G.J. Schutte en P. Lourens schriftelijk advies is ontvangen. De
twee onderhavige kwesties hebben veel met elkaar te maken, daarom
zijn beide rapporten samengevoegd.
|22|
Afgevaardigden spreken hun waardering uit voor het voorstel
waarin veel materiaal is verzameld. Er is goed geluisterd naar
adviezen. Jammer wordt gevonden dat er toch nog een voorstel voor
studie is, waardoor helderheid in de problematiek drie jaar
opschuift. Het is duidelijk dat het huwelijk in de zin van het
Burgerlijk Wetboek niet meer is wat bedoeld wordt met het
huwelijk in bijbelse zin. Die discrepantie moet de kerkmensen ook
duidelijk gemaakt worden. Onderschreven wordt dat onderzocht moet
worden welke relatievormen voldoen aan de bijbelse normering.
Het huwelijk de kerk intrekken is een ingewikkelde zaak. De wet
verbiedt een ceremonie voorafgaand aan een huwelijkssluiting.
Privatisering heeft de beleving van het huwelijk beïnvloed.

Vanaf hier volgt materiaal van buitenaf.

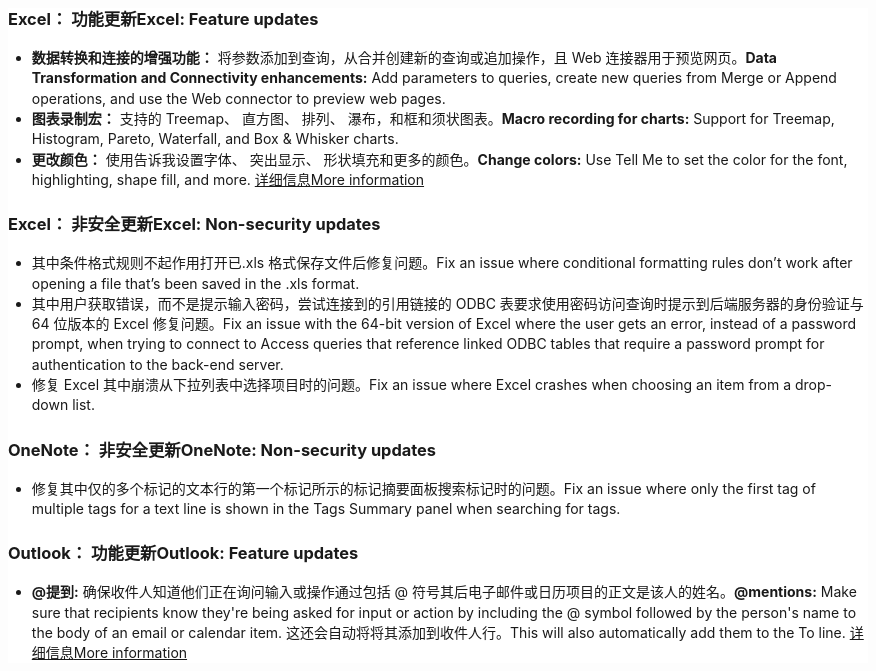 ### <a name="excel-feature-updates"></a><span data-ttu-id="3a3f7-321">Excel： 功能更新</span><span class="sxs-lookup"><span data-stu-id="3a3f7-321">Excel: Feature updates</span></span>
-   <span data-ttu-id="3a3f7-322">**数据转换和连接的增强功能：** 将参数添加到查询，从合并创建新的查询或追加操作，且 Web 连接器用于预览网页。</span><span class="sxs-lookup"><span data-stu-id="3a3f7-322">**Data Transformation and Connectivity enhancements:** Add parameters to queries, create new queries from Merge or Append operations, and use the Web connector to preview web pages.</span></span>
-   <span data-ttu-id="3a3f7-323">**图表录制宏：** 支持的 Treemap、 直方图、 排列、 瀑布，和框和须状图表。</span><span class="sxs-lookup"><span data-stu-id="3a3f7-323">**Macro recording for charts:** Support for Treemap, Histogram, Pareto, Waterfall, and Box & Whisker charts.</span></span>
-   <span data-ttu-id="3a3f7-324">**更改颜色：** 使用告诉我设置字体、 突出显示、 形状填充和更多的颜色。</span><span class="sxs-lookup"><span data-stu-id="3a3f7-324">**Change colors:** Use Tell Me to set the color for the font, highlighting, shape fill, and more.</span></span> [<span data-ttu-id="3a3f7-325">详细信息</span><span class="sxs-lookup"><span data-stu-id="3a3f7-325">More information</span></span>](https://support.office.com/article/5bab7082-b772-427c-a106-14ae46f8687f)

### <a name="excel-non-security-updates"></a><span data-ttu-id="3a3f7-326">Excel： 非安全更新</span><span class="sxs-lookup"><span data-stu-id="3a3f7-326">Excel: Non-security updates</span></span>
-   <span data-ttu-id="3a3f7-327">其中条件格式规则不起作用打开已.xls 格式保存文件后修复问题。</span><span class="sxs-lookup"><span data-stu-id="3a3f7-327">Fix an issue where conditional formatting rules don’t work after opening a file that’s been saved in the .xls format.</span></span>
-   <span data-ttu-id="3a3f7-328">其中用户获取错误，而不是提示输入密码，尝试连接到的引用链接的 ODBC 表要求使用密码访问查询时提示到后端服务器的身份验证与 64 位版本的 Excel 修复问题。</span><span class="sxs-lookup"><span data-stu-id="3a3f7-328">Fix an issue with the 64-bit version of Excel where the user gets an error, instead of a password prompt, when trying to connect to Access queries that reference linked ODBC tables that require a password prompt for authentication to the back-end server.</span></span>
-   <span data-ttu-id="3a3f7-329">修复 Excel 其中崩溃从下拉列表中选择项目时的问题。</span><span class="sxs-lookup"><span data-stu-id="3a3f7-329">Fix an issue where Excel crashes when choosing an item from a drop-down list.</span></span>

### <a name="onenote-non-security-updates"></a><span data-ttu-id="3a3f7-330">OneNote： 非安全更新</span><span class="sxs-lookup"><span data-stu-id="3a3f7-330">OneNote: Non-security updates</span></span>
-   <span data-ttu-id="3a3f7-331">修复其中仅的多个标记的文本行的第一个标记所示的标记摘要面板搜索标记时的问题。</span><span class="sxs-lookup"><span data-stu-id="3a3f7-331">Fix an issue where only the first tag of multiple tags for a text line is shown in the Tags Summary panel when searching for tags.</span></span>

### <a name="outlook-feature-updates"></a><span data-ttu-id="3a3f7-332">Outlook： 功能更新</span><span class="sxs-lookup"><span data-stu-id="3a3f7-332">Outlook: Feature updates</span></span>
-   <span data-ttu-id="3a3f7-333">**\@提到:** 确保收件人知道他们正在询问输入或操作通过包括 @ 符号其后电子邮件或日历项目的正文是该人的姓名。</span><span class="sxs-lookup"><span data-stu-id="3a3f7-333">**\@mentions:** Make sure that recipients know they're being asked for input or action by including the @ symbol followed by the person's name to the body of an email or calendar item.</span></span> <span data-ttu-id="3a3f7-334">这还会自动将将其添加到收件人行。</span><span class="sxs-lookup"><span data-stu-id="3a3f7-334">This will also automatically add them to the To line.</span></span> [<span data-ttu-id="3a3f7-335">详细信息</span><span class="sxs-lookup"><span data-stu-id="3a3f7-335">More information</span></span>](https://support.office.com/article/90701709-5dc1-41c7-aa48-b01d4a46e8c7)
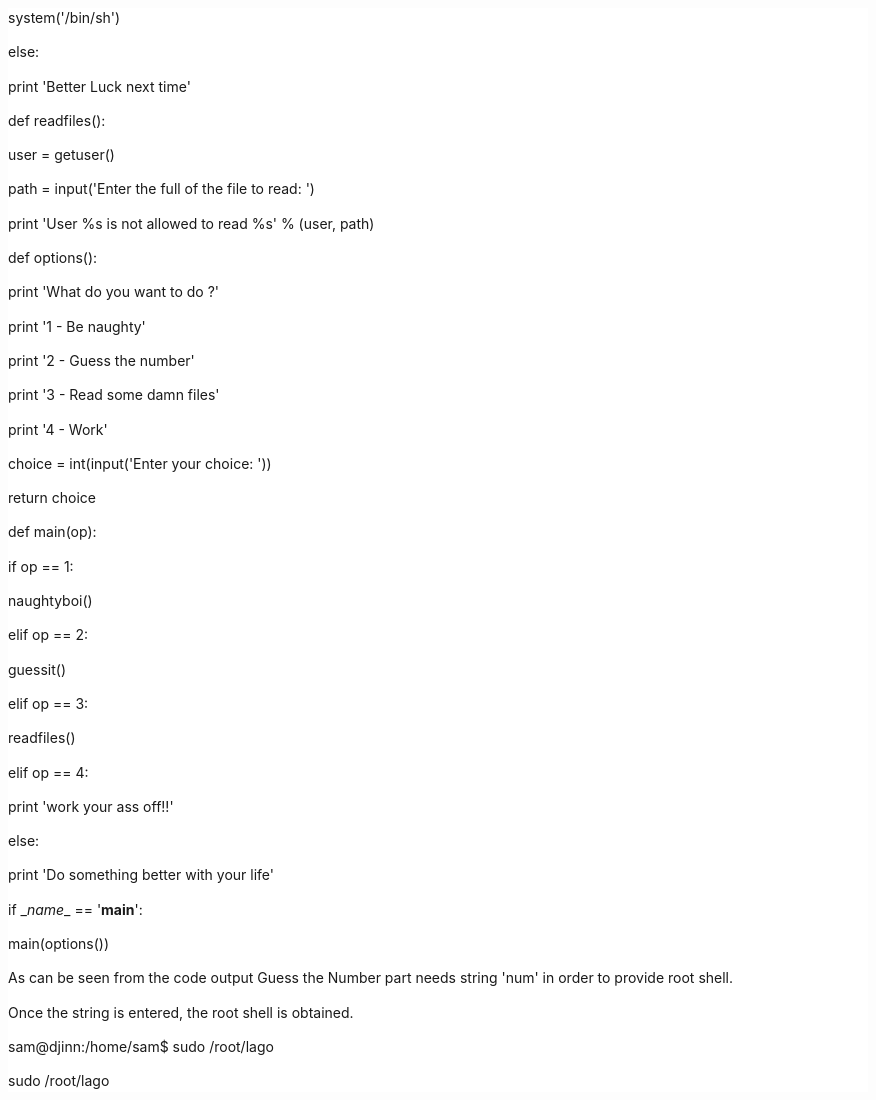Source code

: system('/bin/sh')

else:

print 'Better Luck next time'

def readfiles():

user = getuser()

path = input('Enter the full of the file to read: ')

print 'User %s is not allowed to read %s' % (user, path)

def options():

print 'What do you want to do ?'

print '1 - Be naughty'

print '2 - Guess the number'

print '3 - Read some damn files'

print '4 - Work'

choice = int(input('Enter your choice: '))

return choice

def main(op):

if op == 1:

naughtyboi()

elif op == 2:

guessit()

elif op == 3:

readfiles()

elif op == 4:

print 'work your ass off!!'

else:

print 'Do something better with your life'

if \__name_\_ == '__main__':

main(options())

As can be seen from the code output Guess the Number part needs string 'num' in
order to provide root shell.

Once the string is entered, the root shell is obtained.

sam\@djinn:/home/sam\$ sudo /root/lago

sudo /root/lago
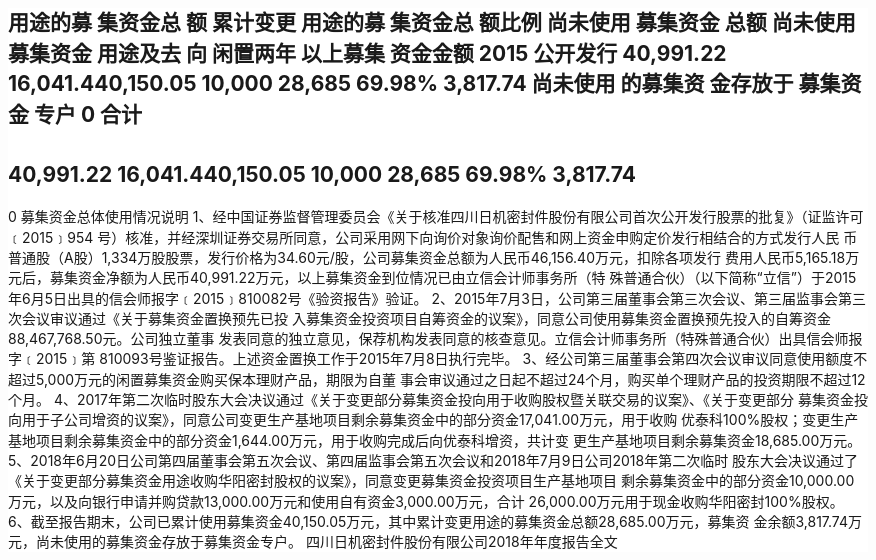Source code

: 用途的募
集资金总
额
累计变更
用途的募
集资金总
额比例
尚未使用
募集资金
总额
尚未使用
募集资金
用途及去
向
闲置两年
以上募集
资金金额
2015
公开发行
40,991.22
16,041.440,150.05
10,000
28,685
69.98%
3,817.74
尚未使用
的募集资
金存放于
募集资金
专户
0
合计
--
40,991.22
16,041.440,150.05
10,000
28,685
69.98%
3,817.74
--
0
募集资金总体使用情况说明
1、经中国证券监督管理委员会《关于核准四川日机密封件股份有限公司首次公开发行股票的批复》（证监许可﹝2015﹞954
号）核准，并经深圳证券交易所同意，公司采用网下向询价对象询价配售和网上资金申购定价发行相结合的方式发行人民
币普通股（A股）1,334万股股票，发行价格为34.60元/股，公司募集资金总额为人民币46,156.40万元，扣除各项发行
费用人民币5,165.18万元后，募集资金净额为人民币40,991.22万元，以上募集资金到位情况已由立信会计师事务所（特
殊普通合伙）（以下简称“立信”）于2015年6月5日出具的信会师报字﹝2015﹞810082号《验资报告》验证。
2、2015年7月3日，公司第三届董事会第三次会议、第三届监事会第三次会议审议通过《关于募集资金置换预先已投
入募集资金投资项目自筹资金的议案》，同意公司使用募集资金置换预先投入的自筹资金88,467,768.50元。公司独立董事
发表同意的独立意见，保荐机构发表同意的核查意见。立信会计师事务所（特殊普通合伙）出具信会师报字﹝2015﹞第
810093号鉴证报告。上述资金置换工作于2015年7月8日执行完毕。
3、经公司第三届董事会第四次会议审议同意使用额度不超过5,000万元的闲置募集资金购买保本理财产品，期限为自董
事会审议通过之日起不超过24个月，购买单个理财产品的投资期限不超过12个月。
4、2017年第二次临时股东大会决议通过《关于变更部分募集资金投向用于收购股权暨关联交易的议案》、《关于变更部分
募集资金投向用于子公司增资的议案》，同意公司变更生产基地项目剩余募集资金中的部分资金17,041.00万元，用于收购
优泰科100%股权；变更生产基地项目剩余募集资金中的部分资金1,644.00万元，用于收购完成后向优泰科增资，共计变
更生产基地项目剩余募集资金18,685.00万元。
5、2018年6月20日公司第四届董事会第五次会议、第四届监事会第五次会议和2018年7月9日公司2018年第二次临时
股东大会决议通过了《关于变更部分募集资金用途收购华阳密封股权的议案》，同意变更募集资金投资项目生产基地项目
剩余募集资金中的部分资金10,000.00万元，以及向银行申请并购贷款13,000.00万元和使用自有资金3,000.00万元，合计
26,000.00万元用于现金收购华阳密封100%股权。
6、截至报告期末，公司已累计使用募集资金40,150.05万元，其中累计变更用途的募集资金总额28,685.00万元，募集资
金余额3,817.74万元，尚未使用的募集资金存放于募集资金专户。
四川日机密封件股份有限公司2018年年度报告全文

Bavinck pleitte reeds voor een drietrapsraket: de familie als
eerste bij een relatie, vervolgens een taak voor de overheid en
tenslotte een ceremonie van de kerk.
In de tweede ronde wordt gewezen op beleid dat in de classis
Groningen reeds gemaakt is. Ook wordt een gezamenlijk advies met
de NGK gewenst. Door prof. De Bruijne wordt er op gewezen dat het
burgerlijk huwelijk iets is van de laatste paar honderd jaar,
toen er geen sprake meer was van een staatskerk en een
christelijke overheid.
In de besluitronde wordt een amendement van ds. Ophoff, om bij
besluit 1 de zin “hoe in de toekomst om te gaan met de
verschillende vormen van samenleving die publiek en juridisch
vastgelegd zijn tussen één man en één vrouw, als wettelijke
regeling van het huwelijk in bijbelse zin” te vervangen door “hoe
je als kerken omgaat.....” aangenomen (voor 33, tegen 1 en
onthouding 1). Een tweede amendement van ds. Ophoff om bij
besluit 1, grond 3, de woorden “gegrond op de Bijbel” te
vervangen door “zoals de Bijbel er over spreekt”, wordt
aangenomen met algemene stemmen. Een voorstel van br. J. Feenstra
om een besluit 1b toe te voegen: “kerkenraden de bevoegdheid te
geven de afgesproken voorwaarden bij een geregistreerd
partnerschap te wegen in hoeverre zij voldoen aan de kenmerken
van een huwelijk naar bijbelse maatstaven en deze weging te
betrekken bij het kiezen van de juiste pastorale begeleiding van
gemeenteleden”, haalt het niet (voor 2, tegen 32 en onthouding
1)
Besluit 1 wordt genomen met algemene stemmen. Besluit 2 met 33
stemmen voor bij 2 onthoudingen.
De preses dankt de commissie en adviseurs: de besluiten die we namen hebben alles te maken met de ontwikkelingen in onze samenleving waar het burgerlijk huwelijk zich steeds verder verwijdert van het bijbels huwelijk en er allerlei zelf in te vullen nieuwe relatievormen zijn. In trouw aan de Here en zijn Woord en met honorering van de eigen plaats en verantwoordelijkheid van kerk en staat moeten we adequaat reageren op de actuele situatie. Deputaten RKO en de RvA Huwelijk en Echtscheiding wensen we de wijsheid toe van de God, die het huwelijk tussen man en vrouw instelde, voor de opdracht die ze zojuist van ons hebben ontvangen.